Le chef du barreau de Moscou, Guenri Reznik, avait expliqué le jour de la dernière audience fin janvier qu'un procès post-mortem ne pouvait avoir lieu qu'à la demande de proches du défunt, et seulement à des fins de réhabilitation.

"La présence d'avocats permettra au tribunal de dire qu'il n'y a pas eu de violations des droits de la défense, ainsi à travers sa présence, l'avocat servira de complice malgré lui de ce crime", a souligné la mère de Magnitski.

Sergueï Magnitski, un avocat fiscaliste qui conseillait le fonds d'investissement occidental Hermitage Capital, est mort dans une prison de Moscou en novembre 2009 après 11 mois de détention provisoire.

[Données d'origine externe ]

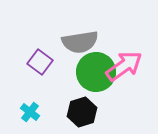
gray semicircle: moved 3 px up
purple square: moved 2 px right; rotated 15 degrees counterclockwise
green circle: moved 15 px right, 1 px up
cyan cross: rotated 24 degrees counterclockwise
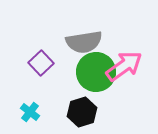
gray semicircle: moved 4 px right
purple square: moved 1 px right, 1 px down; rotated 10 degrees clockwise
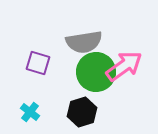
purple square: moved 3 px left; rotated 30 degrees counterclockwise
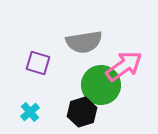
green circle: moved 5 px right, 13 px down
cyan cross: rotated 12 degrees clockwise
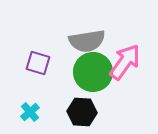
gray semicircle: moved 3 px right, 1 px up
pink arrow: moved 1 px right, 4 px up; rotated 18 degrees counterclockwise
green circle: moved 8 px left, 13 px up
black hexagon: rotated 20 degrees clockwise
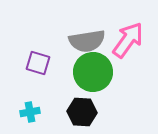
pink arrow: moved 3 px right, 22 px up
cyan cross: rotated 30 degrees clockwise
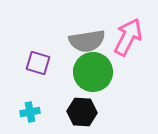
pink arrow: moved 3 px up; rotated 9 degrees counterclockwise
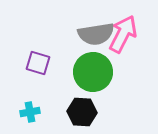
pink arrow: moved 5 px left, 3 px up
gray semicircle: moved 9 px right, 7 px up
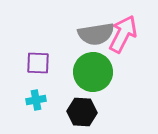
purple square: rotated 15 degrees counterclockwise
cyan cross: moved 6 px right, 12 px up
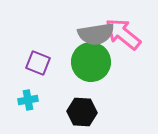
pink arrow: rotated 78 degrees counterclockwise
purple square: rotated 20 degrees clockwise
green circle: moved 2 px left, 10 px up
cyan cross: moved 8 px left
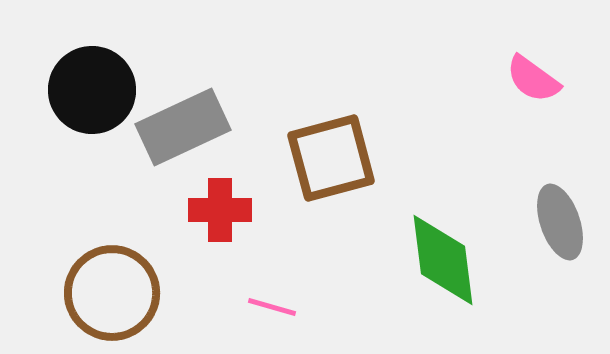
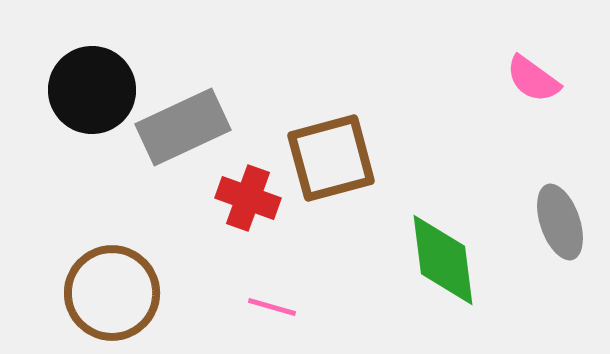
red cross: moved 28 px right, 12 px up; rotated 20 degrees clockwise
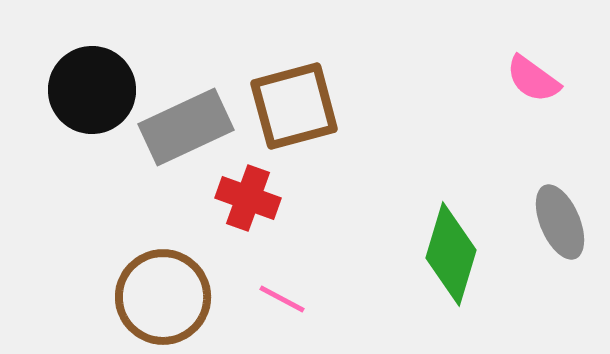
gray rectangle: moved 3 px right
brown square: moved 37 px left, 52 px up
gray ellipse: rotated 4 degrees counterclockwise
green diamond: moved 8 px right, 6 px up; rotated 24 degrees clockwise
brown circle: moved 51 px right, 4 px down
pink line: moved 10 px right, 8 px up; rotated 12 degrees clockwise
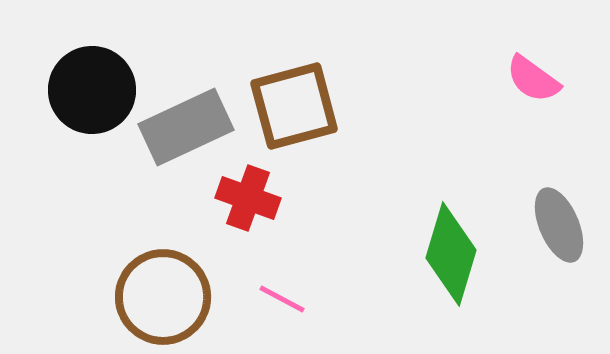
gray ellipse: moved 1 px left, 3 px down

Le juriste avait été arrêté en 2008 pour fraude fiscale après avoir dénoncé une vaste machination financière de 5,4 milliards de roubles (130 millions d'euros) ourdie, selon lui, par des responsables de la police et du fisc au détriment de son employeur ainsi que de l'Etat russe.

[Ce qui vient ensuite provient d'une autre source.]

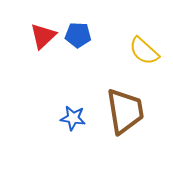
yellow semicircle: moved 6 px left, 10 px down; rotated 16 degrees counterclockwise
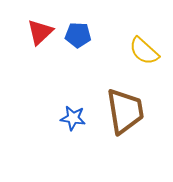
red triangle: moved 3 px left, 4 px up
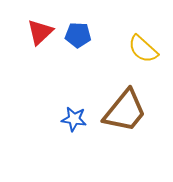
yellow semicircle: moved 1 px left, 2 px up
brown trapezoid: rotated 48 degrees clockwise
blue star: moved 1 px right, 1 px down
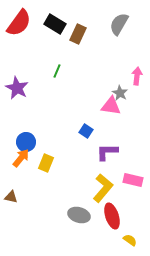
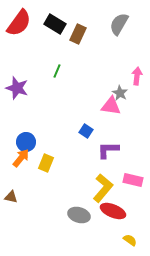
purple star: rotated 10 degrees counterclockwise
purple L-shape: moved 1 px right, 2 px up
red ellipse: moved 1 px right, 5 px up; rotated 50 degrees counterclockwise
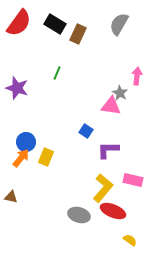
green line: moved 2 px down
yellow rectangle: moved 6 px up
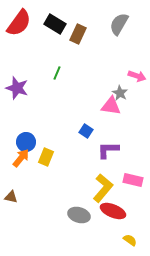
pink arrow: rotated 102 degrees clockwise
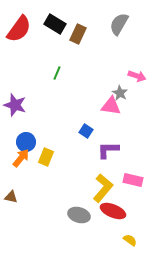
red semicircle: moved 6 px down
purple star: moved 2 px left, 17 px down
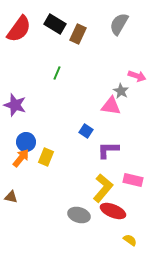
gray star: moved 1 px right, 2 px up
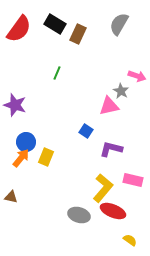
pink triangle: moved 2 px left; rotated 20 degrees counterclockwise
purple L-shape: moved 3 px right, 1 px up; rotated 15 degrees clockwise
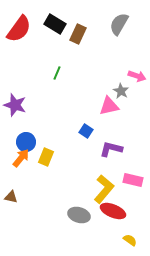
yellow L-shape: moved 1 px right, 1 px down
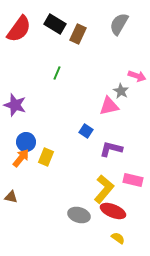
yellow semicircle: moved 12 px left, 2 px up
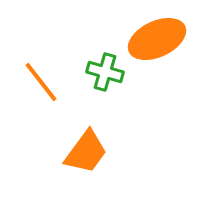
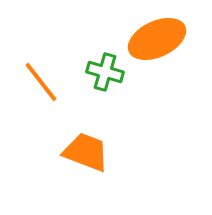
orange trapezoid: rotated 105 degrees counterclockwise
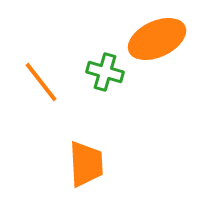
orange trapezoid: moved 12 px down; rotated 66 degrees clockwise
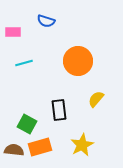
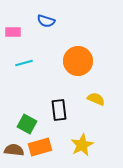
yellow semicircle: rotated 72 degrees clockwise
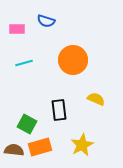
pink rectangle: moved 4 px right, 3 px up
orange circle: moved 5 px left, 1 px up
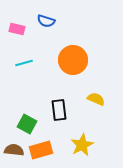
pink rectangle: rotated 14 degrees clockwise
orange rectangle: moved 1 px right, 3 px down
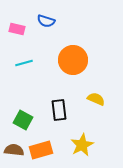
green square: moved 4 px left, 4 px up
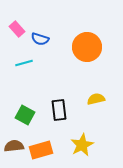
blue semicircle: moved 6 px left, 18 px down
pink rectangle: rotated 35 degrees clockwise
orange circle: moved 14 px right, 13 px up
yellow semicircle: rotated 36 degrees counterclockwise
green square: moved 2 px right, 5 px up
brown semicircle: moved 4 px up; rotated 12 degrees counterclockwise
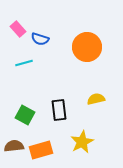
pink rectangle: moved 1 px right
yellow star: moved 3 px up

Magnitski avait été inculpé de fraude fiscale par les responsables même qu'il dénonçait, selon Hermitage, et fait encore l'objet de poursuites judiciaires post-mortem. William Browder, le PDG d'Hermitage Capital, est inculpé dans le même dossier.

Cette affaire a provoqué de vives tensions dans les relations entre Moscou et Washington, qui se sont nettement avivées fin 2012 avec la promulgation aux Etats-Unis d'une loi sanctionnant les responsables russes impliqués dans l'affaire, aussitôt suivie de celle d'une loi russe interdisant les adoptions d'enfants russes par des Américains.

Vendredi, le fonds Hermitage a indiqué que la Russie avait par ailleurs ouvert une nouvelle enquête dans le cadre de cette affaire et réclamé à la filiale moscovite de la banque britannique HSBC de lui fournir tous les relevés bancaires concernant huit entreprises liées au fonds, en remontant jusqu'à 1996.

Selon le quotidien Kommersant de lundi, ces poursuites concerneraient l'achat présumé par Hermitage de 7% du capital de Gazprom alors que l'acquisition de tels titres était alors interdit aux étrangers.